Una de las razones por las que se recomendaría hacerla sería evitar problemas futuros como es el caso de la fimosis, que es la estrechez del prepucio, que impide retraer manualmente la piel para descubrir totalmente la cabeza del pene y otros tipos de enfermedades infecciosas. Lo cierto es que no se habla de si es bueno o malo circundar al pequeño, pues existen sus pros y sus contras, y dado que no se considera esencial para la salud del niño la decisión final la tendrá la familia, por ello es importante informarse al respecto.
La piel que cubre el glande del pene de tu bebé, es decir la cabecita del pene, se llama prepucio y es precisamente este pliegue de piel el que se elimina cuando se realiza la circuncisión por lo que la parte superior del pene de tu bebé quedará expuesto. Es un procedimiento sencillo que no requiere puntos de sutura y solo producirá una pequeña hemorragia. En pocos días sanará y tu hijo desarrollará una vida normal.
Muchos estudios señalan que existen más ventajas a futuro sobre los niños circuncidados y los que aún conservan su prepucio. Demostrando que la circuncisión podría disminuir ciertos riesgos para la salud de tu hijo en la edad adulta como infecciones del tracto urinario y otro tipo de infecciones, disminuye el riesgo de contraer enfermedades de transmisión sexual y de padecer cáncer de pene. Algo que debes tomar en cuenta es que a medida que el niño crece el procedimiento ser un poco más complicado e incluso más doloroso.
Pero también debes saber que el prepucio protege la parte superior del pene de tu bebé contra la orina, excremento y otros tipos de irritación. La zona del glande es muy sensible por lo que el prepucio también le brinda protección al pene en este sentido.
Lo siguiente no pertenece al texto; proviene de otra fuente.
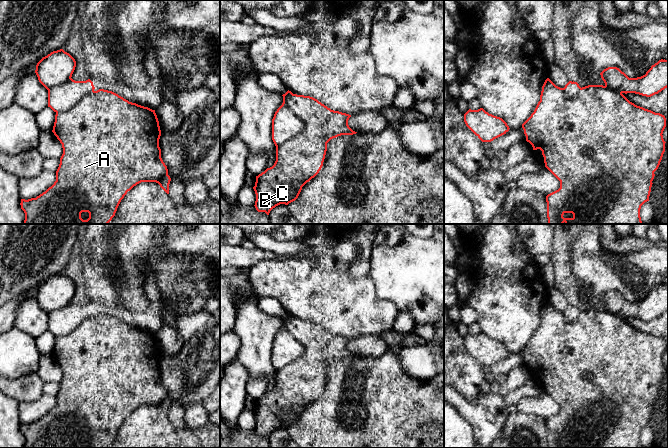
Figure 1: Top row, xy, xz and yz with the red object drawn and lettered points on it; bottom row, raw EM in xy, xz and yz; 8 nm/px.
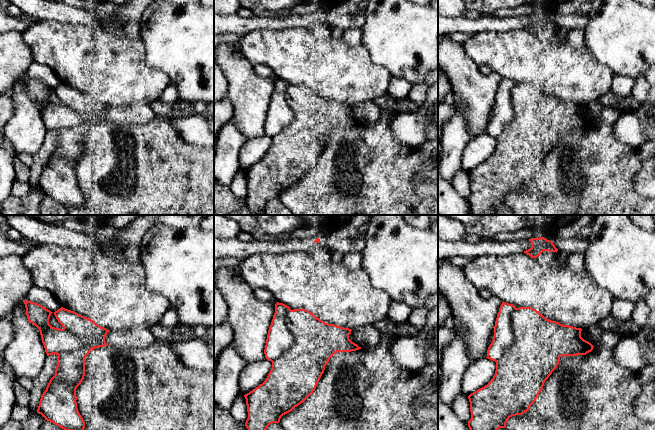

Por otro lado, no hay pruebas de que la circuncisión reduzca la función o el placer sexual. Pese al caracteres religioso de la circuncisión entre judíos y musulmanes, esta se hizo popular en el resto de la población a mediados del siglo pasado, aunque hoy en día se dice que un 80% de hombres en el mundo no están circuncidados.
Finalmente la decisión de circundar o no a tu bebé será tu responsabilidad, pero no olvides escuchar atentamente las recomendaciones de tu médico.